Written tasks>
#1 From the PS-VAE guide, copy the passage starting with "The choice of" and going on through "more qualitative evaluations.".
#2 List the description the PS-VAE guide gives for each term of the objective function.
#3 Translate this sentence from the PS-VAE guide into Spanish: "We first recommend z-scoring each individual label, which removes the scale of the labels as a confound."

Text to read>
::::

PS-VAE hyperparameter search guide

The PS-VAE objective function \(\mathscr{L}_{\text{PS-VAE}}\) is comprised of several different terms:

\[\mathscr{L}_{\text{PS-VAE}} = \mathscr{L}_{\text{frames}} + \alpha \mathscr{L}_{\text{labels}} + \mathscr{L}_{\text{KL-s}} + \mathscr{L}_{\text{ICMI}} + \beta \mathscr{L}_{\text{TC}} + \mathscr{L}_{\text{DWKL}}\]

where

  • \(\mathscr{L}_{\text{frames}}\): log-likelihood of the video frames

  • \(\mathscr{L}_{\text{labels}}\): log-likelihood of the labels

  • \(\mathscr{L}_{\text{KL-s}}\): KL divergence of the supervised latents

  • \(\mathscr{L}_{\text{ICMI}}\): index-code mutual information of the unsupervised latents

  • \(\mathscr{L}_{\text{TC}}\): total correlation of the unsupervised latents

  • \(\mathscr{L}_{\text{DWKL}}\): dimension-wise KL of the unsupervised latents

There are two important hyperparameters of the model that we address below: \(\alpha\), which weights the reconstruction of the labels, and \(\beta\), which weights the factorization of the unsupervised latent space. The purpose of this guide is to propose a series of model fits that efficiently explores this space of hyperparameters, as well as point out several BehaveNet plotting utilities to assist in this exploration.

How to select \(\alpha\)

The hyperparameter \(\alpha\) controls the strength of the label log-likelihood term, which needs to be balanced against the frame log-likelihood term. We first recommend z-scoring each individual label, which removes the scale of the labels as a confound. We then recommend fitting models with a range of \(\alpha\) values, while setting the defaults \(\beta=1\) (no extra weight on the total correlation term). In our experience the range \(\alpha=[50, 100, 500, 1000]\) is a reasonable range to start with. The “best” value for \(\alpha\) is subjective because it involves a tradeoff between pixel log-likelihood (or the related mean square error, MSE) and label log-likelihood (or MSE). After choosing a suitable value, we will fix \(\alpha\) and vary \(\beta\).

How to select \(\beta\)

The choice of \(\beta\) is more difficult because there does not yet exist a single robust measure of “disentanglement” that can tell us which models learn a suitable unsupervised representation. Instead we will fit models with a range of hypeparameters, then use a quantitative metric to guide a qualitative analysis.

A reasonable range to start with is \(\beta=[1, 5, 10, 20]\). How, then, do we choose the “best” value of \(\beta\)? Currently our best advice is to compute the correlation of the training data across all pairs of unsupervised dimensions. The value of \(\beta\) that minimizes the average of the pairwise correlations is a good place to start more qualitative evaluations.

::::

Extracted information>
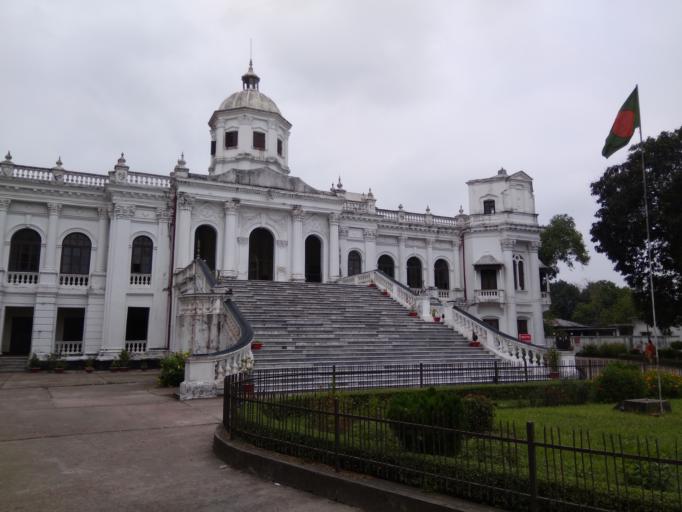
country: BD
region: Rangpur Division
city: Rangpur
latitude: 25.7251
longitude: 89.2803
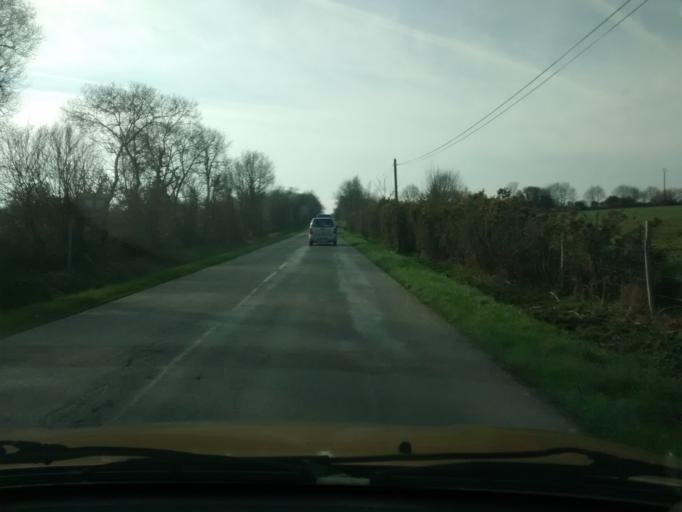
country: FR
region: Pays de la Loire
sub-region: Departement de la Loire-Atlantique
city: Notre-Dame-des-Landes
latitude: 47.3665
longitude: -1.7298
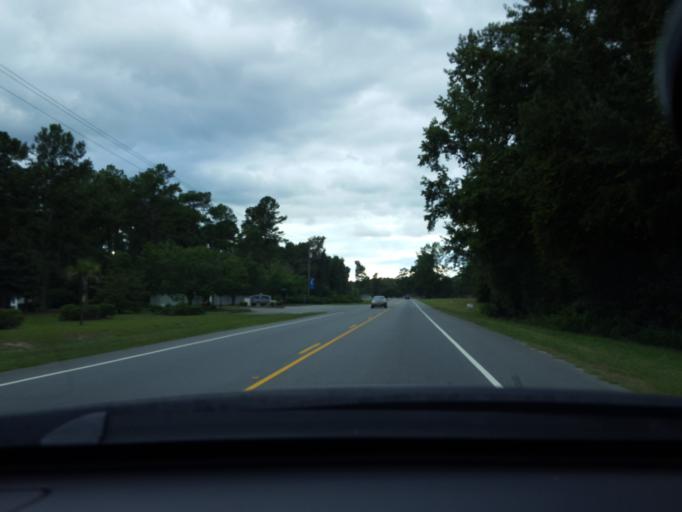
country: US
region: North Carolina
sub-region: Bladen County
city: Elizabethtown
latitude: 34.6556
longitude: -78.5128
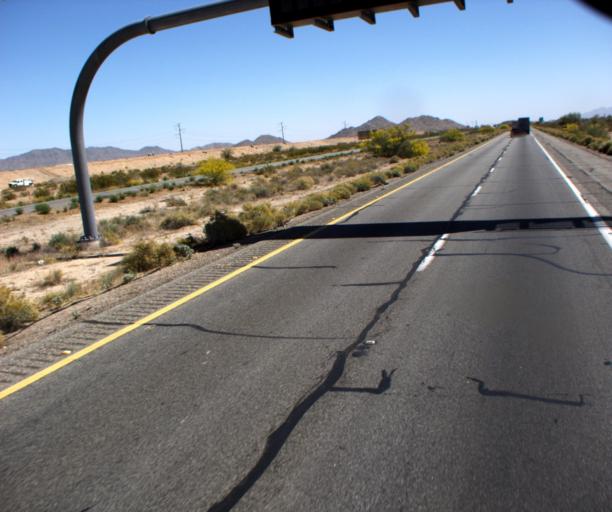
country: US
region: Arizona
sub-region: Maricopa County
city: Buckeye
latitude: 33.4368
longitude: -112.6673
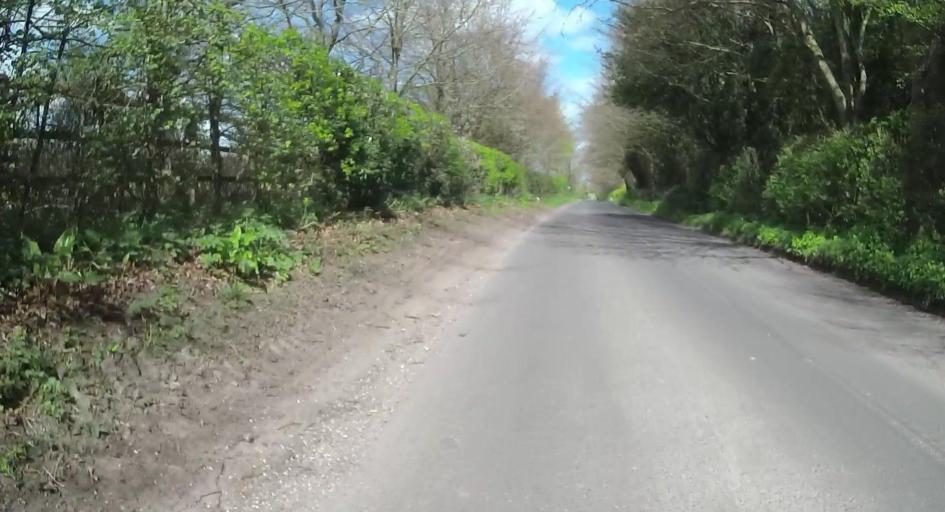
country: GB
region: England
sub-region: Hampshire
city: Abbotts Ann
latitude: 51.1014
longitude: -1.5087
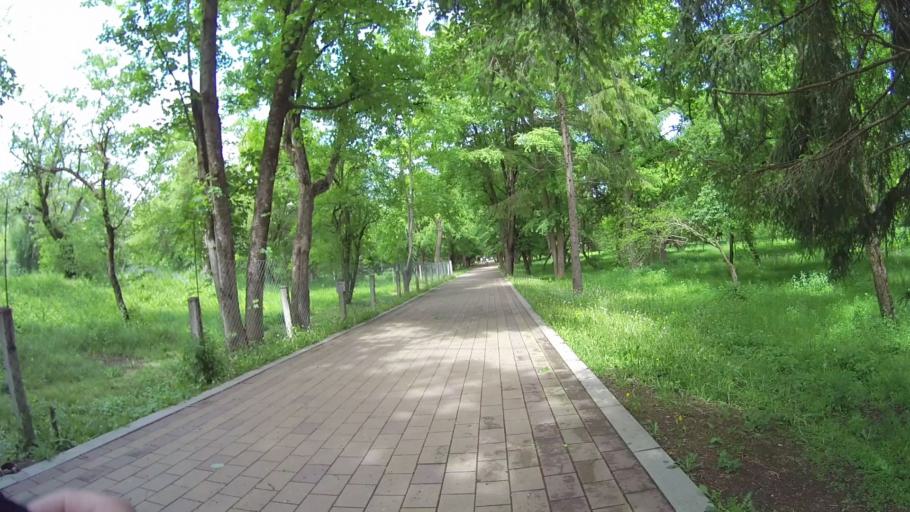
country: RU
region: Kabardino-Balkariya
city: Vol'nyy Aul
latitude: 43.4619
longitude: 43.5886
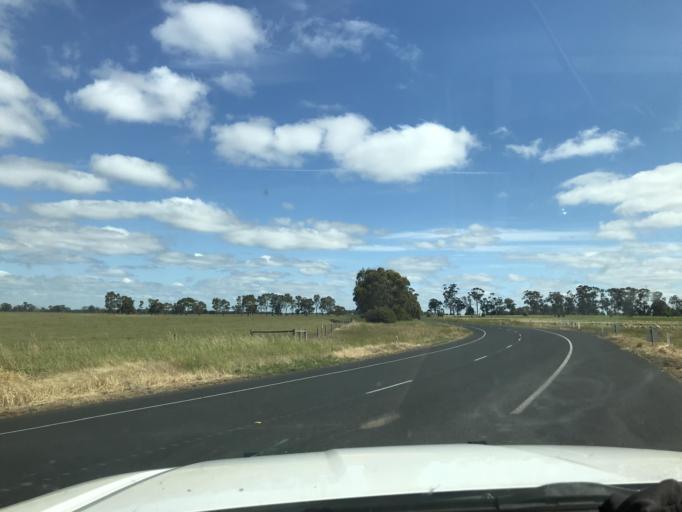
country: AU
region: South Australia
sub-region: Naracoorte and Lucindale
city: Naracoorte
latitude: -37.0213
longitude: 141.3067
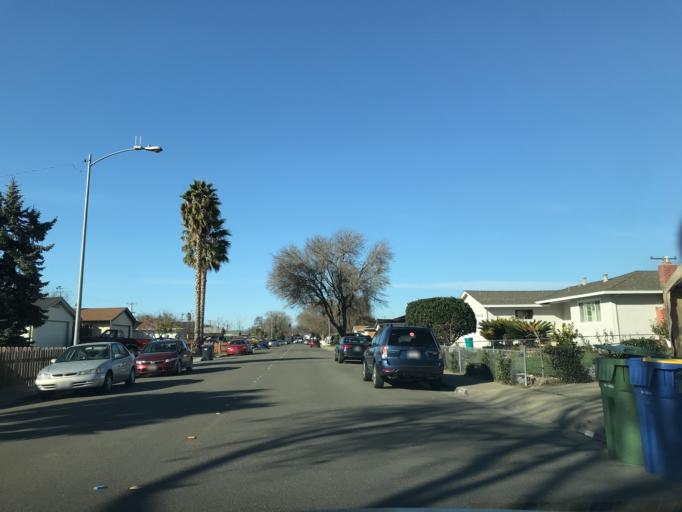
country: US
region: California
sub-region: Santa Clara County
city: Milpitas
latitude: 37.4323
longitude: -121.9168
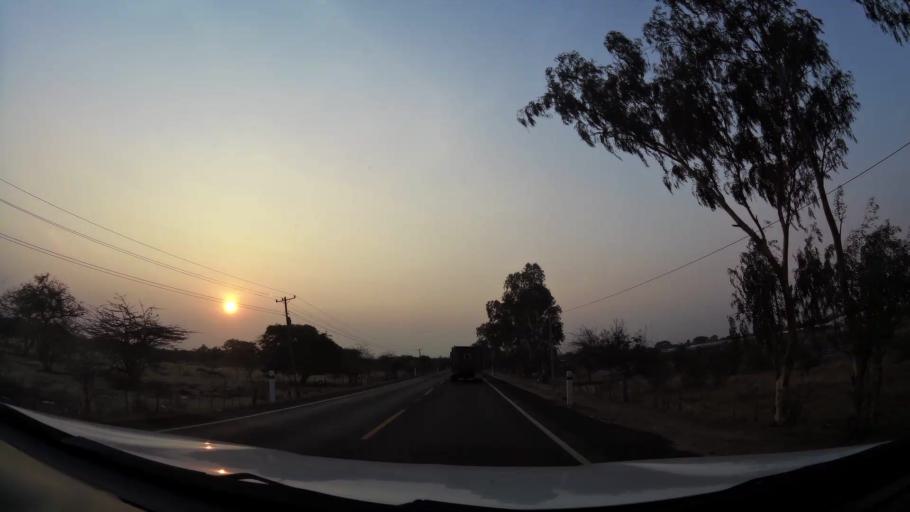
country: NI
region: Leon
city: La Paz Centro
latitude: 12.3026
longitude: -86.7747
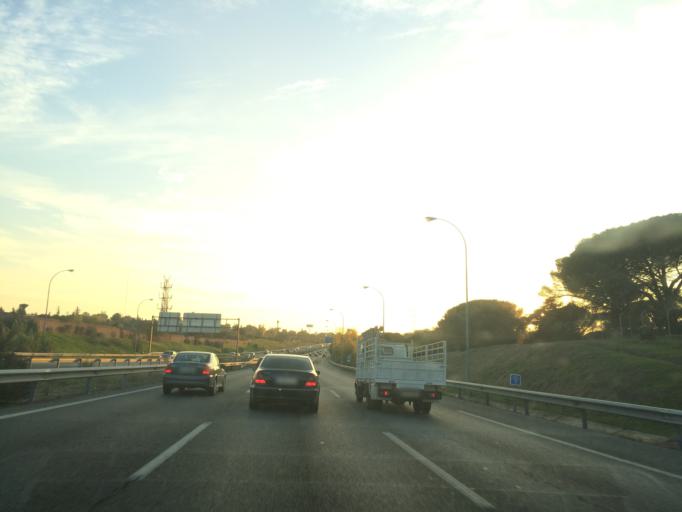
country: ES
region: Madrid
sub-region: Provincia de Madrid
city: Pozuelo de Alarcon
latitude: 40.4497
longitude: -3.8210
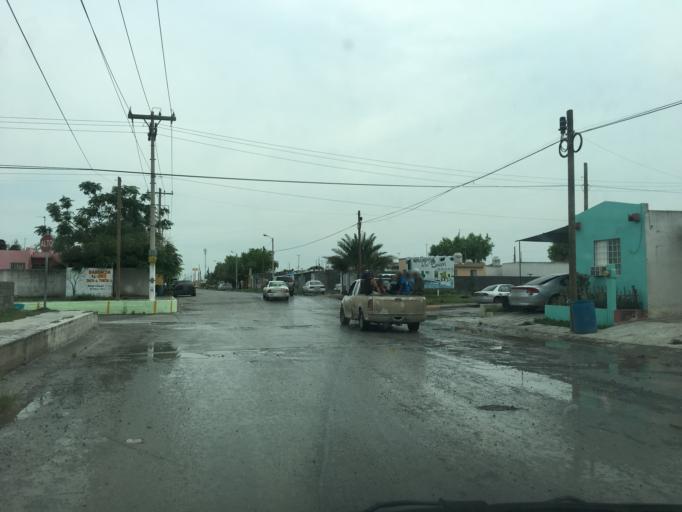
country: MX
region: Tamaulipas
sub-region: Matamoros
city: Heroica Matamoros
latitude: 25.8552
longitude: -97.5620
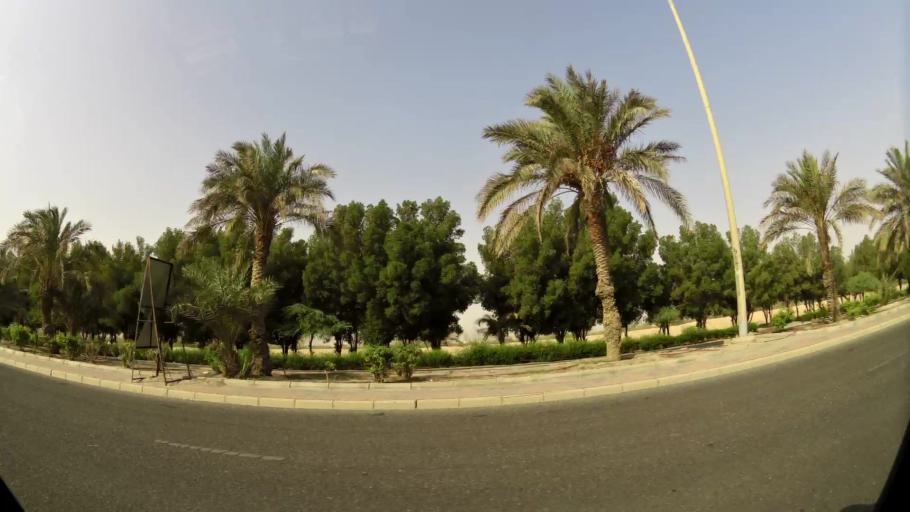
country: KW
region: Al Asimah
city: Ar Rabiyah
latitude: 29.3309
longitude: 47.7994
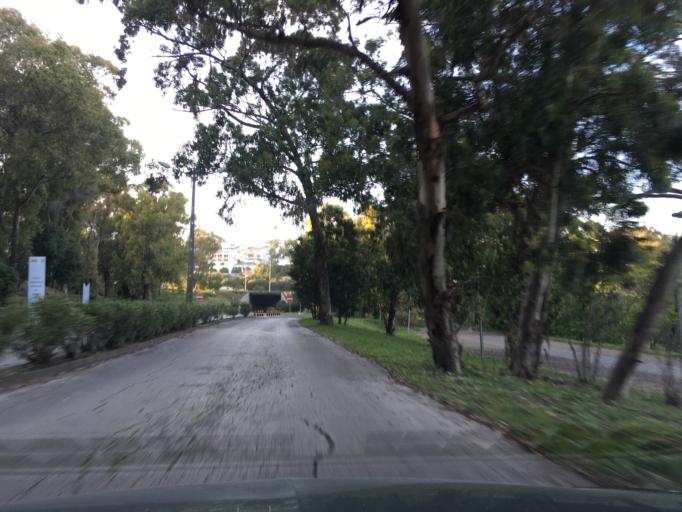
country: PT
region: Lisbon
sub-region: Oeiras
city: Quejas
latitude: 38.7116
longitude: -9.2593
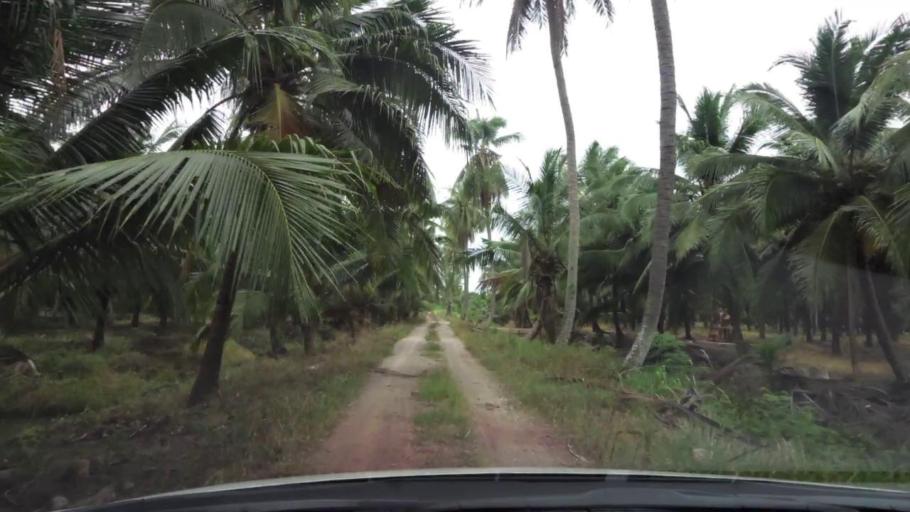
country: TH
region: Samut Sakhon
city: Ban Phaeo
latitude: 13.6123
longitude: 100.0282
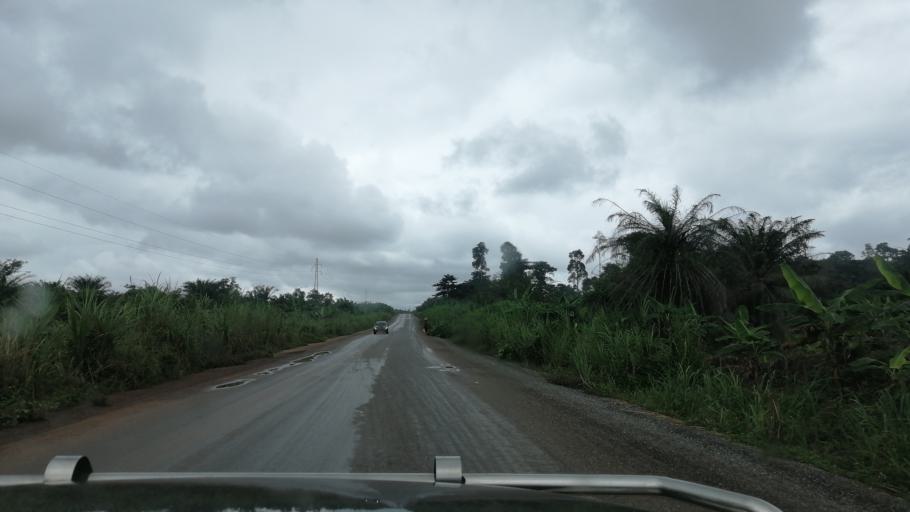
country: GH
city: Duayaw Nkwanta
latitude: 6.9041
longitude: -2.3989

::::

Outputs by task>
#1
The choice of \(\beta\) is more difficult because there does not yet exist a single robust measure of “disentanglement” that can tell us which models learn a suitable unsupervised representation. Instead we will fit models with a range of hypeparameters, then use a quantitative metric to guide a qualitative analysis.

A reasonable range to start with is \(\beta=[1, 5, 10, 20]\). How, then, do we choose the “best” value of \(\beta\)? Currently our best advice is to compute the correlation of the training data across all pairs of unsupervised dimensions. The value of \(\beta\) that minimizes the average of the pairwise correlations is a good place to start more qualitative evaluations.

#2
- log-likelihood of the video frames
- log-likelihood of the labels
- KL divergence of the supervised latents
- index-code mutual information of the unsupervised latents
- total correlation of the unsupervised latents
- dimension-wise KL of the unsupervised latents

#3 Primero recomendamos aplicar la puntuación z a cada etiqueta individual, lo que elimina la escala de las etiquetas como factor de confusión.